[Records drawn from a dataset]

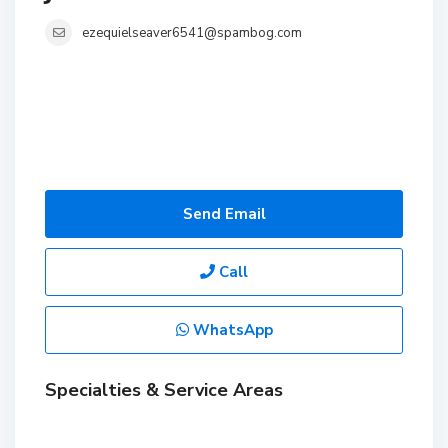
ezequielseaver6541@spambog.com
Send Email
Call
WhatsApp
Specialties & Service Areas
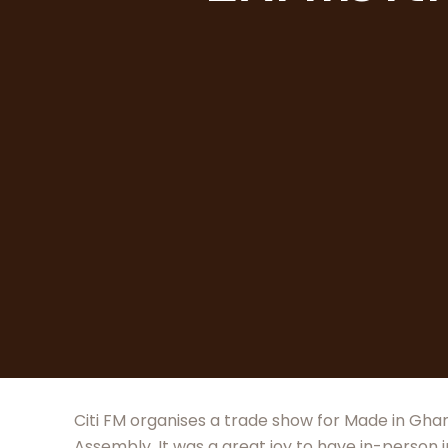
Citi FM organises a trade show for Made in Ghan
Assembly. It was a great joy to have in-person 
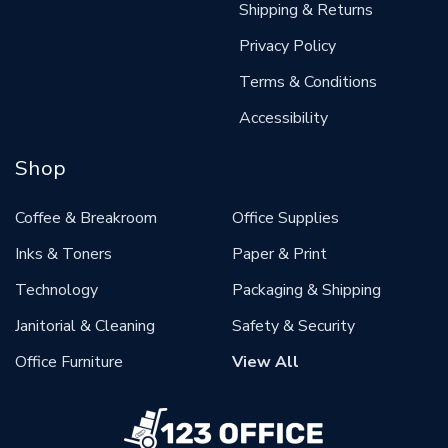
Shipping & Returns
Privacy Policy
Terms & Conditions
Accessibility
Shop
Coffee & Breakroom
Office Supplies
Inks & Toners
Paper & Print
Technology
Packaging & Shipping
Janitorial & Cleaning
Safety & Security
Office Furniture
View All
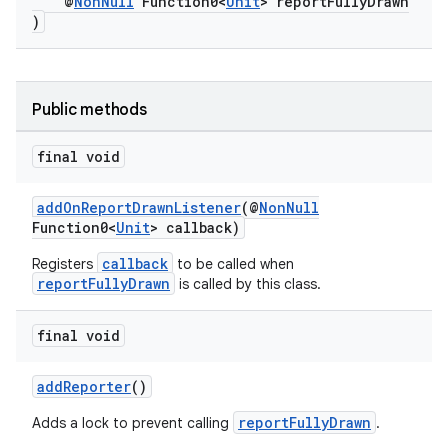
@
NonNull
Function0<
Unit
> reportFullyDrawn
)
at
Public methods
final void
addOnReportDrawnListener
(@
NonNull
Function0<
Unit
> callback)
callback
Registers
to be called when
reportFullyDrawn
is called by this class.
final void
addReporter
()
reportFullyDrawn
Adds a lock to prevent calling
.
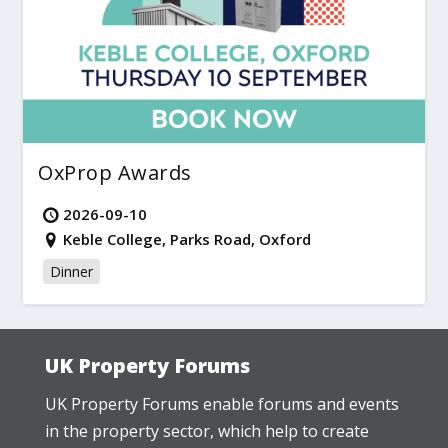
OxProp Awards
2026-09-10
Keble College, Parks Road, Oxford
Dinner
UK Property Forums
UK Property Forums enable forums and events
in the property sector, which help to create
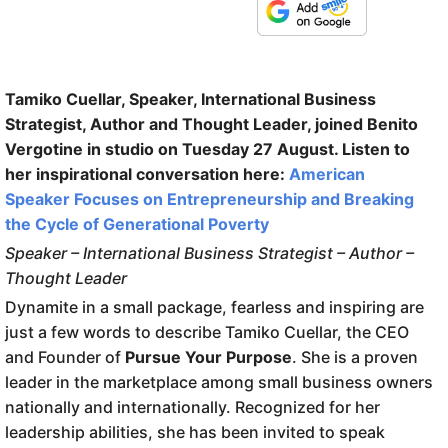
Tamiko Cuellar, Speaker, International Business
Strategist, Author and Thought Leader, joined Benito
Vergotine in studio on Tuesday 27 August. Listen to
her inspirational conversation here:
American
Speaker Focuses on Entrepreneurship and Breaking
the Cycle of Generational Poverty
Speaker – International Business Strategist – Author –
Thought Leader
Dynamite in a small package, fearless and inspiring are
just a few words to describe Tamiko Cuellar, the CEO
and Founder of
Pursue Your Purpose
. She is a proven
leader in the marketplace among small business owners
nationally and internationally. Recognized for her
leadership abilities, she has been invited to speak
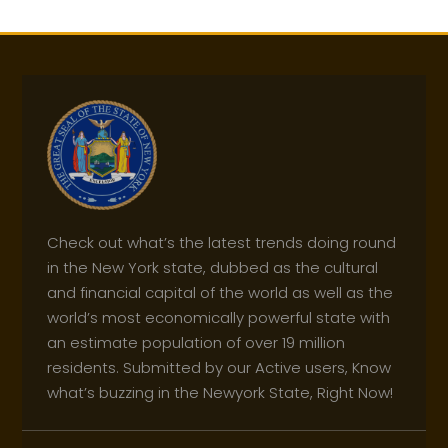
Check out what’s the latest trends doing round
in the New York state, dubbed as the cultural
and financial capital of the world as well as the
world’s most economically powerful state with
an estimate population of over 19 million
residents. Submitted by our Active users, Know
what’s buzzing in the Newyork State, Right Now!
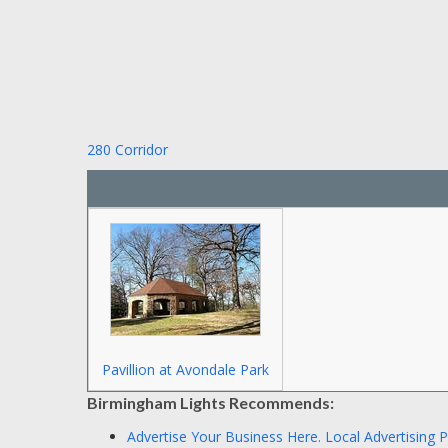
280 Corridor
Pavillion at Avondale Park
Birmingham Lights Recommends:
Advertise Your Business Here.
Local Advertising 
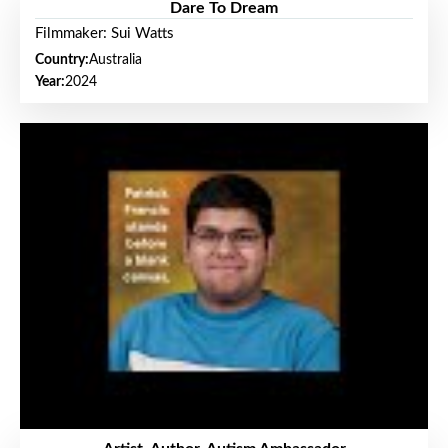
Dare To Dream
Filmmaker: Sui Watts
Country:
Australia
Year:
2024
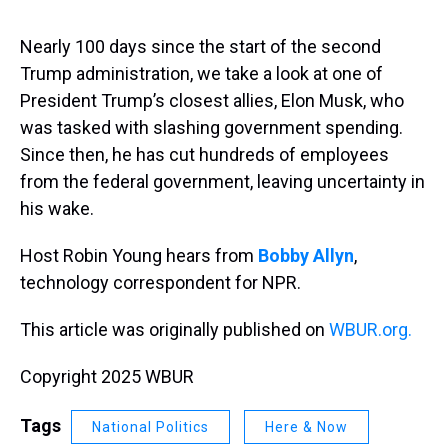
s
o
r
e
y
I
k
s
n
t
Nearly 100 days since the start of the second
Trump administration, we take a look at one of
President Trump’s closest allies, Elon Musk, who
was tasked with slashing government spending.
Since then, he has cut hundreds of employees
from the federal government, leaving uncertainty in
his wake.
Host Robin Young hears from
Bobby Allyn
,
technology correspondent for NPR.
This article was originally published on
WBUR.org.
Copyright 2025 WBUR
Tags
National Politics
Here & Now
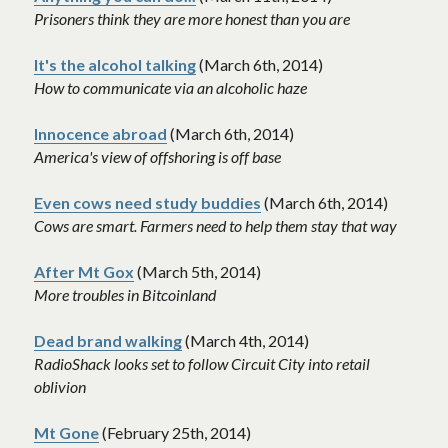
Prisoners think they are more honest than you are
It's the alcohol talking
(March 6th, 2014)
How to communicate via an alcoholic haze
Innocence abroad
 (March 6th, 2014)
America's view of offshoring is off base 
Even cows need study buddies
 (March 6th, 2014)
Cows are smart. Farmers need to help them stay that way
After Mt Gox
 (March 5th, 2014)
More troubles in Bitcoinland
Dead brand walking
 (March 4th, 2014)
RadioShack looks set to follow Circuit City into retail 
oblivion
Mt Gone
 (February 25th, 2014)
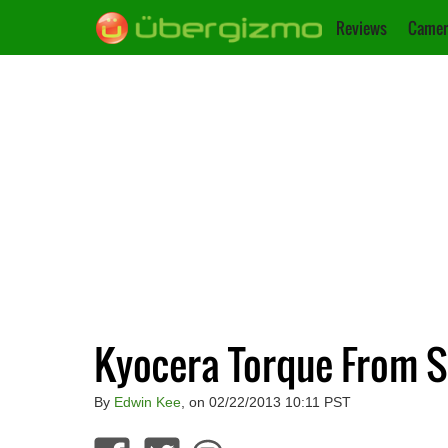
Reviews
Camer
Kyocera Torque From S
By
Edwin Kee
, on 02/22/2013 10:11 PST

■ **ASSIGNED TASK**
For the word "Trump", count the lines of the records that contain it and give only the number.

■ **YOUR RESPONSE**
2